_文書抜粋_
"""
2019年8月3日(土)
核兵器禁止条約発効 一刻も早く
24カ国が批准、70カ国署名
市民社会後押し 核保有国を包囲
人類史上初めて核兵器を違法なものにする「核兵器禁止条約」が国連の会議で、122カ国の賛成で採択されて2年がすぎました。今その発効に向けて、各国の市民社会が政府を後押ししています。「核兵器のない世界」の実現を求める世論が核兵器保有国を包囲する一方で、保有国は自国の核兵器にしがみつき、最新鋭化を図っています。最大の保有国の一つである米国は、実際に核兵器を使用する戦略を捨てていません。一刻も早い核兵器禁止条約の発効が期待されます。
|
核兵器禁止条約を批准した国は7月31日現在24カ国、署名した国は70カ国になっています(表参照)。同条約は50カ国目の批准書が国連に寄託された後90日で発効します。
今年4~5月にニューヨークの国連本部で開かれた核不拡散条約(NPT)再検討会議第3回準備委員会で、核兵器保有5カ国(P5=米ロ英仏中)は改めて、核兵器禁止条約に反対を表明する共同宣言を発表しました。一方で、多くの国が核兵器禁止条約を認める立場を示しました。
同条約への署名、批准、発効を求める声は、米国をはじめとする保有国の中でも強まっています。
米国とロシアによる中距離核戦力(INF)全廃条約は、トランプ政権が破棄を決定。ロシアが義務履行停止を宣言して半年がたった8月2日に失効しました。同条約で廃棄された核兵器は約2700基ほどですが、一方で両国は新たな核兵器の開発を進めました。
核兵器保有国の思惑に沿った「軍縮」の限界はもはや明らかです。
核兵器禁止条約は核兵器を「非人道的」だとし、「開発、実験、生産、製造、取得、保有、貯蔵」とともに、「使用、使用の威嚇」も禁止。こうした活動を「援助し、奨励しまたは勧誘すること」も禁止するなど、あらゆる抜け穴をなくして、文字通り核兵器を全面的に禁止しています。
【核兵器禁止条約批准国】(2019年7月31日現在、24カ国)
ガイアナ、バチカン市国、タイ(17年9月20日)、メキシコ(18年1月16日)、キューバ(1月30日)、パレスチナ(3月22日)、ベネズエラ(3月27日)、パラオ(5月3日)、オーストリア(5月8日)、ベトナム(5月17日)、コスタリカ(7月5日)、ニカラグア(7月19日)、ウルグアイ(7月25日)、ニュージーランド(7月31日)、クック諸島(9月4日)、ガンビア、サモア、サンマリノ、バヌアツ(9月26日)、セントルシア(19年1月23日)、エルサルバドル(1月30日)、南アフリカ(2月25日)、パナマ(4月11日)、セントビンセント・グレナディーン(7月31日)
【同署名国】(同日現在、クック諸島を除く〈注〉批准国を加え70カ国)
"""
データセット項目
"""
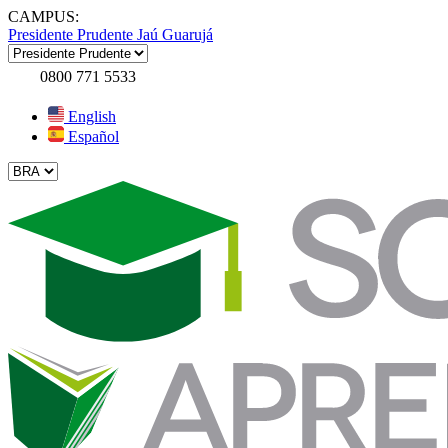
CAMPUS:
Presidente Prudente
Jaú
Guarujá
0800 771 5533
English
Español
"""
"""
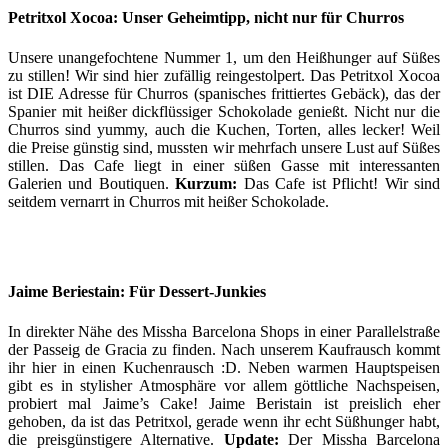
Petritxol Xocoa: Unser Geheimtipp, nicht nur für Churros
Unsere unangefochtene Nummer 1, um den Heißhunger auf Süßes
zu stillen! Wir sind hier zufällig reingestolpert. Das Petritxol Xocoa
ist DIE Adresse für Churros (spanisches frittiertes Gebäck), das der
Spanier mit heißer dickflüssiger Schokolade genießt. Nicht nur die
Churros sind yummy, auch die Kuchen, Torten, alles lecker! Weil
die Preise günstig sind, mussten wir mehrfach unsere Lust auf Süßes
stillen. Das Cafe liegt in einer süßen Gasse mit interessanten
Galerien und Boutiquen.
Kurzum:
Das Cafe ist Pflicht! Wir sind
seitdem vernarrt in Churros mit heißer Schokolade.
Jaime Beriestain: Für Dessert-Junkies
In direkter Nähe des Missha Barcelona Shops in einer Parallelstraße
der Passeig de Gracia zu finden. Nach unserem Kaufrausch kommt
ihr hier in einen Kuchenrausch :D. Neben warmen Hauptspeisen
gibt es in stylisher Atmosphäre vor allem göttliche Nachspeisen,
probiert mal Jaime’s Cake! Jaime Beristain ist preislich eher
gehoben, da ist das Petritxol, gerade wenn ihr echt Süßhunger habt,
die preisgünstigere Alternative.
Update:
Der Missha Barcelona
"""
_本文に関する設問_
A) 核兵器禁止条約に関する文書抜粋によれば、同条約は何カ国目の批准書が国連に寄託されてから何日後に発効しますか。
B) 核兵器禁止条約に関する文書抜粋にある一文「核兵器保有国の思惑に沿った『軍縮』の限界はもはや明らかです。」を英語に訳してください。
このデータを参照する必要はありません。

_解答一覧_
A) 50カ国目の批准書が国連に寄託された後、90日で発効します。

B) The limits of "disarmament" that follows the designs of the nuclear-weapon states are now plainly evident.